** begin Given passage **
Re: Lexical implementation work

2001-11-12 Thread Jason Gloudon

On Sun, Nov 11, 2001 at 08:57:15PM -0800, Brent Dax wrote:

 You get the idea?  And as for multidimensional stuff, what's wrong with:
 
   fetchlex P1, @lol
   fetchary P2, P1, 1
   fetchary P3, P2, 2
   #...

Consider (from exegesis 2):

my int @hit_count is dim(100,366,24);

This array is supposed to contain bare integer values as opposed to scalars in
order to be memory efficient. It has been said that there would be a single PMC
which references the appropriate block or blocks of memory.

Also, any array access, for example @hitcount[5][5][6]

has to be done using the vtable of @hitcount as there is no scalar for each
entry. Hence the variable number of keys.

 Yes, I know, some people don't like that multidimensional arrays are
 internally arrays of arrays, but that doesn't necessarily need to be
 obvious to the outside world, does it?  Internally, the nested arrays
 could have tweaked vtables to do whatever they ought to do.

You potentially make all multidimensional arrays slower this way, if you HAVE
to do a memory lookup for each dimension to find an entry, as opposed to
directly calculating its offset in a contiguous block of memory.
** end Given passage **
** begin Dataset entries **
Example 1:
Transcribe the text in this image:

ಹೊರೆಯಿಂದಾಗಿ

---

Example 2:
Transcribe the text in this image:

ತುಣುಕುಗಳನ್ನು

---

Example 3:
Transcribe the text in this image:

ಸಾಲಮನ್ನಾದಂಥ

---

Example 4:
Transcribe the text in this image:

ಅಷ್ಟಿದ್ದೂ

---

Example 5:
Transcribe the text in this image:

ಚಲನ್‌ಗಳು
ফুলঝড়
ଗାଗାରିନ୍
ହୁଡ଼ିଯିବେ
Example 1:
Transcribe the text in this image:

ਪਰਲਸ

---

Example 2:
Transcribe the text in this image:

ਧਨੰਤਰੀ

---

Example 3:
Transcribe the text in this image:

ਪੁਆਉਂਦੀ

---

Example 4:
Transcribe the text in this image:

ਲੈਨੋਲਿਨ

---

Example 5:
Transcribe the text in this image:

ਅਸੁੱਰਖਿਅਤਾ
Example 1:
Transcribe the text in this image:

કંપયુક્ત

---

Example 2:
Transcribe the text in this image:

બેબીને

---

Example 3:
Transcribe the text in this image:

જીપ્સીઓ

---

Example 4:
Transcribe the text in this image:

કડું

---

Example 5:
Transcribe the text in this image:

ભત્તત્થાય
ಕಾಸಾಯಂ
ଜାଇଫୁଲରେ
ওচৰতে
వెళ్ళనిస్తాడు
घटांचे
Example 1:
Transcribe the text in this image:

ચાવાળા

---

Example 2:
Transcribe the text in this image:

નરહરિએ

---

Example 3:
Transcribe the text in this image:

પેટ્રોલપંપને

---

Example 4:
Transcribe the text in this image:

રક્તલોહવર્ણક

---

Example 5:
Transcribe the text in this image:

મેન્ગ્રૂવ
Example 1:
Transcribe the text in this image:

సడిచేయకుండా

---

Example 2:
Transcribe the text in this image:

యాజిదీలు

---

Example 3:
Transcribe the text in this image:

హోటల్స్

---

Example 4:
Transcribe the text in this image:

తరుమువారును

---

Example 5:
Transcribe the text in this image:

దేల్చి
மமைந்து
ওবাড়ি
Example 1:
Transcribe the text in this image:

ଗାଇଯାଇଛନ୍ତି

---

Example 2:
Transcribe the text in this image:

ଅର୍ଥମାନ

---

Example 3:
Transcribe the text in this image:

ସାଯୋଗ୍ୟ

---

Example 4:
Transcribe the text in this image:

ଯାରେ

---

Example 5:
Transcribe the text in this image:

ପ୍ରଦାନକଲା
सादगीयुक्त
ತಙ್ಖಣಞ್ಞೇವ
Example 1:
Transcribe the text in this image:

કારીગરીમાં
** end Dataset entries **
The request — Please retype the post on lexical implementation work from above, word for word and in full.

Result of this task —
Re: Lexical implementation work

2001-11-12 Thread Jason Gloudon

On Sun, Nov 11, 2001 at 08:57:15PM -0800, Brent Dax wrote:

 You get the idea?  And as for multidimensional stuff, what's wrong with:
 
   fetchlex P1, @lol
   fetchary P2, P1, 1
   fetchary P3, P2, 2
   #...

Consider (from exegesis 2):

my int @hit_count is dim(100,366,24);

This array is supposed to contain bare integer values as opposed to scalars in
order to be memory efficient. It has been said that there would be a single PMC
which references the appropriate block or blocks of memory.

Also, any array access, for example @hitcount[5][5][6]

has to be done using the vtable of @hitcount as there is no scalar for each
entry. Hence the variable number of keys.

 Yes, I know, some people don't like that multidimensional arrays are
 internally arrays of arrays, but that doesn't necessarily need to be
 obvious to the outside world, does it?  Internally, the nested arrays
 could have tweaked vtables to do whatever they ought to do.

You potentially make all multidimensional arrays slower this way, if you HAVE
to do a memory lookup for each dimension to find an entry, as opposed to
directly calculating its offset in a contiguous block of memory.